Turkey: an old-fashioned emerging market crisis

While the headlines focus on the political rhetoric, in many respects this is an old fashioned emerging market crisis prompted by a ballooning of external debt at both the public and private level.

Turkey: an old-fashioned emerging market crisis

22 Aug 2018

Columbia Threadneedle Investments: Turkey: an old-fashioned emerging market crisis

While the headlines focus on the political rhetoric, in many respects this is an old fashioned emerging market crisis prompted by a ballooning of external debt at both the public and private level. In the near term, the sharp depreciation in the Turkish lira, the worsening relationship with the US, and the imposed sanctions, increases the risks of the short-term debt rollover by Turkey and puts significant pressure on the Turkish financial system.
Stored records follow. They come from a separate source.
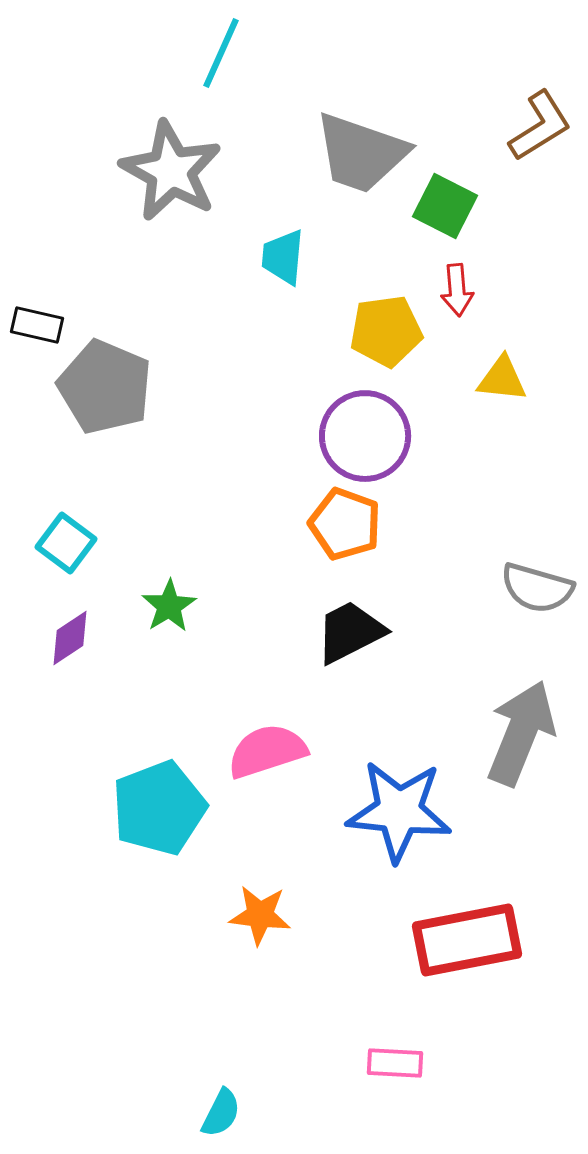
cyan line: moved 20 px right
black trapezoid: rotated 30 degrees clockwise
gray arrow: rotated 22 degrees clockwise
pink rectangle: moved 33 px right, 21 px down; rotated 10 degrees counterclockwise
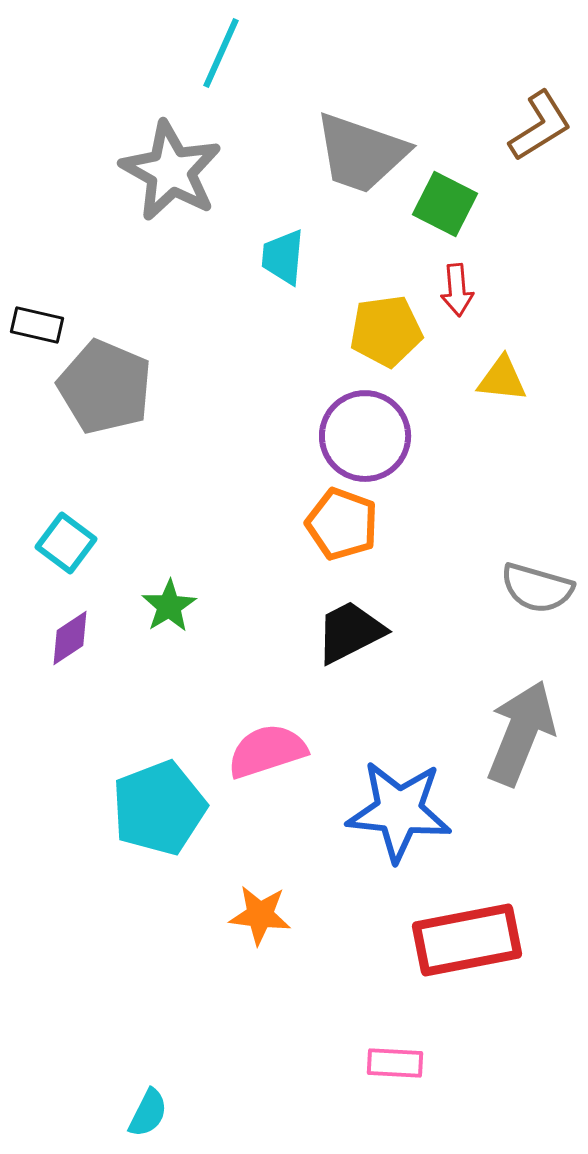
green square: moved 2 px up
orange pentagon: moved 3 px left
cyan semicircle: moved 73 px left
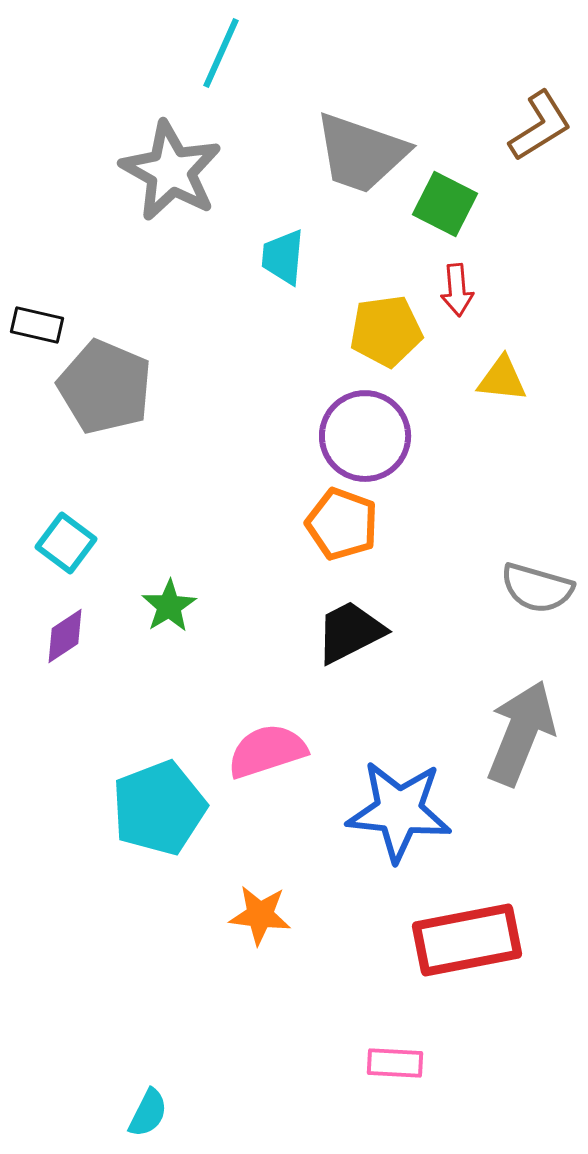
purple diamond: moved 5 px left, 2 px up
Over the years Turkey has built up significant external imbalances, in particular with a high stock of short-term external debt ($180bn at the end of May) and also non-financial corporations running a short US dollar position north of $200bn.

The main corporate sectors under pressure are energy, real estate and construction, which have significant FX mismatches. The Turkish lira depreciation will impact their ability to service their debt and will put a further strain on the Turkish banking sector, where we have already seen capital ratios decline in recent quarters as a result of the currency weakening. Asset quality has also deteriorated significantly driven by energy and construction companies. In fact, Q2 was the first quarter in which corporate risky loans have begun turning into non-performing loans. Given that the state has taken an unorthodox route in addressing the Turkish lira depreciation, the prospects for the asset quality in the Turkish banking sector are quite dire.

Given the unorthodox policies adopted by the authorities - in particular the lack of independence and credibility of the central bank - a balance of payment crisis and outright bank run cannot be ruled out. Access to capital has been closed for external debt and the government would struggle issuing local debt in the current market environment. Given the historical high dependency of Turkish banks on the wholesale USD funding, it will be important to monitor the willingness of international banks to lend to Turkish banks and corporates post the US sanctions.

The refusal to adopt an orthodox response or raise interest rates despite the current turmoil leaves the outcome for the Turkish economy increasingly binary. Turkey is geopolitically important. While the list of economic problems faced by Turkey is growing, there is a limited number of possible solutions, including an aggressive interest rate hike to defend the lira, an IMF program, capital controls, and bilateral loans from countries such as Russia, Saudi Arabia, China, etc. For Turkish corporate debt holders and for emerging market assets more broadly the most concerning outcome would be the imposition of capital controls. But given Turkey's heavy reliance on foreign funding, policymakers are likely to avoid imposing capital controls, at least for now.

Turkey's current quagmire is quintessentially 'emerging market', but in this instance applies uniquely to Turkey. While many countries have large external financing needs, Turkey stands out for its heady short-term external debt, used to fund a wide current account deficit, while persistently maintaining ultra-loose policy. What could make Turkey a systemic EM problem is capital controls, triggering large EM fund sales and forced fund suspensions. The developed market impact is chiefly in European banks.

However, we find exposures to be far smaller than headlines suggest: if Turkey defaults overnight, some of the most exposed Spanish banks would probably wipe just one year of earnings.